# Questões de estudo:
1) Com base no trecho sobre o atalureno, explique em uma a três frases por que a European Medicines Agency suspendeu a autorização de comercialização condicional do medicamento.
2) Continue o trecho sobre o atalureno a partir da nota do Ministério da Saúde que o encerra.

# Trecho fornecido:
+++

Em 2023, o Voxzogo foi o medicamento não incorporado solicitado por via judicial que mais custou ao Ministério da Saúde, de acordo com dados do Departamento de Logística em Saúde. Mais de R$ 260 milhões foram pagos para a aquisição de medicamentos.

·        Revisão da autorização

Destinado para pacientes do sexo masculino com distrofia muscular de Duchenne com dois anos de idade ou mais, o Translarna (atalureno) é utilizado continuamente em pacientes com um tipo específico da doença, com a mutação “nonsense”, para produção de distrofina, proteína que auxilia os músculos a trabalhar adequadamente. O medicamento possui registro na Anvisa desde 2019.

Karina Züge, presidente da Aliança Distrofia Brasil (ADB), explica que o acesso ao medicamento da PTC Therapeutics só está disponível no setor público via judicialização, já que não foi avaliado e incorporado ao SUS. Isso implica na demora do acesso ao tratamento.

A falta de um PCDT para a doença é considerada um dos principais problemas para os pacientes com distrofia muscular de Duchenne, junto à ausência de medicamentos incorporados, mesmo para medicamentos que atuam no controle de sintomas.

Em outubro, a European Medicines Agency (EMA) suspendeu a autorização da PTC Therapeutics de comercialização condicional do atalureno, após analisar dados de mundo real de pacientes que utilizaram o medicamento, considerando-os inconclusivos, e dois estudos clínicos realizados após a autorização em 2014. Não foi observada diferença significativa entre quem utilizou o medicamento e placebo.

No mesmo mês, o U.S. Food and Drug Administration (FDA) informou à PTC Therapeutics que aceitaria a revisão para o reenvio de pedido de registro do medicamento, após tentativa de registro em 2016. Na divulgação sobre a informação, a farmacêutica aponta que irá utilizar estudos que comprovam os benefícios do uso do medicamento em pacientes. Não há data para a conclusão da análise.

“Não é a mesma régua que se usa para doenças raras e ultrarraras. Se usar, vai acabar condenando esses pacientes. Os critérios estabelecidos no STF não nos contempla. Como já estávamos nesse limbo, impacta mas não muda. Na prática já estava ruim”, argumenta Karina Züge. 

·        Decisão do STF e posição do Ministério 

O Ministério da Saúde argumenta, em nota, que “é importante esclarecer que um dos critérios judiciais que autorizam a dispensação de medicamentos não fornecidos pelo SUS é a incapacidade financeira do paciente de arcar com os custos do tratamento. Dessa forma, não há restrições aos direitos daqueles que enfrentam dificuldades financeiras para adquirir medicamentos de alto custo com eficácia comprovada”.

+++

(Dados de compreensão de gráficos)
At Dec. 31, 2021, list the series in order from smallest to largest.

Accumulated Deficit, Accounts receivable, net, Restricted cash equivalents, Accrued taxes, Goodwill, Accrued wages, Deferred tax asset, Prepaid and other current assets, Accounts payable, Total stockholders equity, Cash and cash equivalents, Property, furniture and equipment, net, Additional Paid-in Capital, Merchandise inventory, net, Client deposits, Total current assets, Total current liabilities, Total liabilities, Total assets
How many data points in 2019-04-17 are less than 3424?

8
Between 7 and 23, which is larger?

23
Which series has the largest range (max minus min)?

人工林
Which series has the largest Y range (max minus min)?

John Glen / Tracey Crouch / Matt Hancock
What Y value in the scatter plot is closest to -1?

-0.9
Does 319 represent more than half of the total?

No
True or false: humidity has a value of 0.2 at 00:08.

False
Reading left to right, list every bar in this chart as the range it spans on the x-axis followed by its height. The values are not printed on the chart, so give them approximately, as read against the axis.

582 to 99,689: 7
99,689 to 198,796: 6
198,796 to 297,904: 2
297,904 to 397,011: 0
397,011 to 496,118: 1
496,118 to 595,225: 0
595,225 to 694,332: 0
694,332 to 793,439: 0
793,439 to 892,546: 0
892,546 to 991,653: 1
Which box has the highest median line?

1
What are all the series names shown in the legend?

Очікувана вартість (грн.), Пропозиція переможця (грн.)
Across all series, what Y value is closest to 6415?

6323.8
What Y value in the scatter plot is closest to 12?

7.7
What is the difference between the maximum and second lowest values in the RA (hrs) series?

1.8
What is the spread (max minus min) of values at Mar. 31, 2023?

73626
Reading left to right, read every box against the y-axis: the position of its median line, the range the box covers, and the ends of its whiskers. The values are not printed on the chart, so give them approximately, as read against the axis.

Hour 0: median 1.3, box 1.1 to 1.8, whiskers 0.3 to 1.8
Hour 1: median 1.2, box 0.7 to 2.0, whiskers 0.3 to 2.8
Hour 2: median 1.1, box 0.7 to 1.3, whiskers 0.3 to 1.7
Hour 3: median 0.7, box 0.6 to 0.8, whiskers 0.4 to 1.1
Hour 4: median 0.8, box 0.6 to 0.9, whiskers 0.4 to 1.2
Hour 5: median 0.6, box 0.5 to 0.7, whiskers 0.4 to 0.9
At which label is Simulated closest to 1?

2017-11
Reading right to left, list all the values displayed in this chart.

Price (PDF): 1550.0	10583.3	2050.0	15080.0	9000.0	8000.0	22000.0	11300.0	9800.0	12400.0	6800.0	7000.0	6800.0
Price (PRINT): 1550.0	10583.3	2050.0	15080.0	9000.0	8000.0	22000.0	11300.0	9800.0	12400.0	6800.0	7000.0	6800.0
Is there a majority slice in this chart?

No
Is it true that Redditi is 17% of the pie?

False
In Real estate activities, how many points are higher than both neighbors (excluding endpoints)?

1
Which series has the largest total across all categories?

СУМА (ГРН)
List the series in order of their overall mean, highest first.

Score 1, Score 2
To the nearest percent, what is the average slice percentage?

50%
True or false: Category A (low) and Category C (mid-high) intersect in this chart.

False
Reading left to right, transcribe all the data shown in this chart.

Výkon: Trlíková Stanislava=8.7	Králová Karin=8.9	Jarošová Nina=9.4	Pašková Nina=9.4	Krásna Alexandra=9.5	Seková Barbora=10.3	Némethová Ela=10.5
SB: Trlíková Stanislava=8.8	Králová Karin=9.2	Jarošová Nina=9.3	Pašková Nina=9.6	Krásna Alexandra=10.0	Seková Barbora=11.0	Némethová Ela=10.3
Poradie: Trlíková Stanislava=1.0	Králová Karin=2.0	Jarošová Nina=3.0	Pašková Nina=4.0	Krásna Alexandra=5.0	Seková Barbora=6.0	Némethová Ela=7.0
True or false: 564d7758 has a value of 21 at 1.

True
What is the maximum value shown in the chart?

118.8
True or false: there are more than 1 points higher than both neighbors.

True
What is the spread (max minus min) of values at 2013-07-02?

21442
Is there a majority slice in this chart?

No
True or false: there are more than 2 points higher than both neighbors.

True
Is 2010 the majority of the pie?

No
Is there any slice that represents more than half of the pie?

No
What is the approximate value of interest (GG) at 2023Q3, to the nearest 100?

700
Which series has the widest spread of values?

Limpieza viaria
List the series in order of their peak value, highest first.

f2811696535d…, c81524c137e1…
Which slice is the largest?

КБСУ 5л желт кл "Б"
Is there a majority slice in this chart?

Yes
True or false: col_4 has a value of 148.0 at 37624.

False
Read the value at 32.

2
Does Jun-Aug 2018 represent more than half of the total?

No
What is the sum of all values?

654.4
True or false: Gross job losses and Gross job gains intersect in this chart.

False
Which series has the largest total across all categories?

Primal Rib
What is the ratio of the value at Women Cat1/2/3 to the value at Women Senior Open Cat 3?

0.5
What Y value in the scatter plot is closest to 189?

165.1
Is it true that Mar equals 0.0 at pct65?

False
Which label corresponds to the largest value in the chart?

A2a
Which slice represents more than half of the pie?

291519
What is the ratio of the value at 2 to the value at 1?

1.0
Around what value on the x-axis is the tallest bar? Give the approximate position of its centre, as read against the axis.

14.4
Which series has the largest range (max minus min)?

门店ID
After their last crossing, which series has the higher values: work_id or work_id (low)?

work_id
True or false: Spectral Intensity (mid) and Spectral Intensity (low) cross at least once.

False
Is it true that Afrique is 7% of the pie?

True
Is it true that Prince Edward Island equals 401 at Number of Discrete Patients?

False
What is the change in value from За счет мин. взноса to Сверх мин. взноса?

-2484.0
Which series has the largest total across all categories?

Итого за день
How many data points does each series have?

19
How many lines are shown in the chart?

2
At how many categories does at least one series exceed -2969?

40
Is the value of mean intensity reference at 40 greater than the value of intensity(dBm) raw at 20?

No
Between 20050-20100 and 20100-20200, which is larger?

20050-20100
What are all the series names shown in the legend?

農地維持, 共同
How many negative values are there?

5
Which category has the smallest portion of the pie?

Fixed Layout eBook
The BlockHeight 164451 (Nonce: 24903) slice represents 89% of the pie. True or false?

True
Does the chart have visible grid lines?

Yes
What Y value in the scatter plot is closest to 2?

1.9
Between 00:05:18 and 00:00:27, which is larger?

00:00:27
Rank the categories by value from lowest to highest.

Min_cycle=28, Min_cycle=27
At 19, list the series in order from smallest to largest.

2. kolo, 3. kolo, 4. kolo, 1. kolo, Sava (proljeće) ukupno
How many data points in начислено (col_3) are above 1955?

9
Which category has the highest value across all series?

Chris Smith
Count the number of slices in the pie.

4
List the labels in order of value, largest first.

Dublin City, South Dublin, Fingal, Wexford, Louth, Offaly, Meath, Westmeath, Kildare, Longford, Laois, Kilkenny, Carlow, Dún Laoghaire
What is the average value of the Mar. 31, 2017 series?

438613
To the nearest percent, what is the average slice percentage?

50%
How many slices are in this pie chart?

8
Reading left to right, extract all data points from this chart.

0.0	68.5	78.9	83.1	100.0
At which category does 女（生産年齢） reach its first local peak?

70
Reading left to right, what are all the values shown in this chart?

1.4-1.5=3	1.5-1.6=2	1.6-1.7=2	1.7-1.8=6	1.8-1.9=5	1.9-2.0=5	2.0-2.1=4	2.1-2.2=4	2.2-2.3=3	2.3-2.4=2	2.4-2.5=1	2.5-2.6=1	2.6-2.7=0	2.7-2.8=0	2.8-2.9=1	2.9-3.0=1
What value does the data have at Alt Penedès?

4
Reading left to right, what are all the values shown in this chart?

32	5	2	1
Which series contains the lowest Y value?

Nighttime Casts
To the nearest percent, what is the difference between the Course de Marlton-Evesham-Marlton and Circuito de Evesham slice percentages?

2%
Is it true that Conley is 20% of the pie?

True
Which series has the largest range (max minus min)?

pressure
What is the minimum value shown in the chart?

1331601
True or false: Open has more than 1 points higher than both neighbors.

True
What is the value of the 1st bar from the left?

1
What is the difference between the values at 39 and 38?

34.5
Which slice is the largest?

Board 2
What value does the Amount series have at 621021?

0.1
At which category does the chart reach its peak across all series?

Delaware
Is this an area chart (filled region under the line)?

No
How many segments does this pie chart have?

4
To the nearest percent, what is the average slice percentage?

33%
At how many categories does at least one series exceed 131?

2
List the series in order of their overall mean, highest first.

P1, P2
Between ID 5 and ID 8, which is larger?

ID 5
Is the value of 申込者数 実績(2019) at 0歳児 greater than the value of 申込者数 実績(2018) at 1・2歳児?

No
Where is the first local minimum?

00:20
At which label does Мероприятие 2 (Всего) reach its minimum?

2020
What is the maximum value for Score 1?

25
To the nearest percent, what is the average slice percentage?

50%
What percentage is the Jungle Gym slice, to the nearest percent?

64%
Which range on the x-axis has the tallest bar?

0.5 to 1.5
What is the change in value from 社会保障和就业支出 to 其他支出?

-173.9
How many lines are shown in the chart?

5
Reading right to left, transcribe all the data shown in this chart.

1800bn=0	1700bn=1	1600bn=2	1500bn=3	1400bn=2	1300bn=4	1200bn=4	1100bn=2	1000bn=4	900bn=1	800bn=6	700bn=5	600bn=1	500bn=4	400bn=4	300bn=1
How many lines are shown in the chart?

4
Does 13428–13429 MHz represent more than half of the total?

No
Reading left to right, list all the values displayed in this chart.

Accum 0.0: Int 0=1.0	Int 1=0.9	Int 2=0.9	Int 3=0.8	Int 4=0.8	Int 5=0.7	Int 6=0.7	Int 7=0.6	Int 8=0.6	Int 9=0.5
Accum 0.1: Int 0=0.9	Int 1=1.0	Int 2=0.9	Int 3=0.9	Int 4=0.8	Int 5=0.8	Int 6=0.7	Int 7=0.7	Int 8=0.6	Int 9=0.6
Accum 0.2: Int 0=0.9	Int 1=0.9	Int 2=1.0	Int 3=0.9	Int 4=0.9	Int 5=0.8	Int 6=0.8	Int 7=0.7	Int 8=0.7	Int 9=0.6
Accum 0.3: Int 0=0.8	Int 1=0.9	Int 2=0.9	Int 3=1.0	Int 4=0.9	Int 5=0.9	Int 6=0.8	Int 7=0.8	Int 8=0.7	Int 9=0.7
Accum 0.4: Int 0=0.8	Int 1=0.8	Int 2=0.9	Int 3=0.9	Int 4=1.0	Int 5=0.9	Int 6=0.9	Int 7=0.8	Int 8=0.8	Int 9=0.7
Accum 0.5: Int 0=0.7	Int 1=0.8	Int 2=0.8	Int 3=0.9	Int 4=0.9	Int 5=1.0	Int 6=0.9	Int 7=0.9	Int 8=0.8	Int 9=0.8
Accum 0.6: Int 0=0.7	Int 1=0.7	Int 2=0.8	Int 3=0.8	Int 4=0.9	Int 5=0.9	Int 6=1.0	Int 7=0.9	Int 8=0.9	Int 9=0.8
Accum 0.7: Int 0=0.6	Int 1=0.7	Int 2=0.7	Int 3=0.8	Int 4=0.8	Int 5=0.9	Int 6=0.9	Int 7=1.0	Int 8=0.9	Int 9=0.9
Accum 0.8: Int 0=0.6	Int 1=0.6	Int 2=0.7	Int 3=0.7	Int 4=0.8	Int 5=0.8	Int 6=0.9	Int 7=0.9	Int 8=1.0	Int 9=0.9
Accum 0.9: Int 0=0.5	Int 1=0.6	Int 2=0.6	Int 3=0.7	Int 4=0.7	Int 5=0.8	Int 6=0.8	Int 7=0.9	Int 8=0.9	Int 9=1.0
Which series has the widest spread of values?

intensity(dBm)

+++

# Respostas redigidas:
1) A EMA suspendeu a autorização depois de analisar dados de mundo real de pacientes que usaram o atalureno, considerados inconclusivos, e dois estudos clínicos feitos após a autorização de 2014. Esses dados não mostraram diferença significativa entre quem utilizou o medicamento e quem recebeu placebo.

2)
No entanto, os critérios estabelecidos pelo Supremo vão além da comprovação da incapacidade financeira. Além do registro na Anvisa, é preciso mostrar que houve a negativa de fornecimento do medicamento no SUS, ilegalidade no processo de avaliação da Conitec, falta de solicitação para incorporação ou apontar demora no processo. 

Em nota, a PTC Therapeutics afirma que acredita que a decisão do STF “é mais um passo para estruturação do setor, que ainda requer ajustes e políticas públicas consolidadas, mas que tem tido avanços importantes nos últimos dez anos desde a instituição da Política Nacional de Atenção Integral às Pessoas com Doenças Raras, a Portaria nº 199”. A farmacêutica aponta que mantém diálogo com o Ministério da Saúde, reiterando seu compromisso com a comunidade de doenças raras.

O Ministério avalia que houve um “esforço conjunto” para a melhor a gestão do recurso público e o efetivo fornecimento do insumo, assim como a execução de políticas públicas em saúde. O fortalecimento da Conitec tem sido reforçado pela pasta em eventos e comunicados à imprensa. 

Questionado se deve submeter os medicamentos não incorporados para avaliação da Conitec, o Ministério da Saúde não se posicionou sobre o tema. 

Ainda, existe uma discussão sobre a obtenção de medicamentos já incorporados mas não disponibilizados no SUS. Dados do Departamento de Demandas em Judicialização em Saúde, obtidos via Lei de Acesso à Informação, apontam que o Ministério gastou em 2023 mais de R$ 930 milhões em três medicamentos nesta situação: Soliris (eculizumabe), Zolgensma (onasemnogene abeparvoveque) e Trikafta (elexacaftor/tezacaftor/ivacaftor).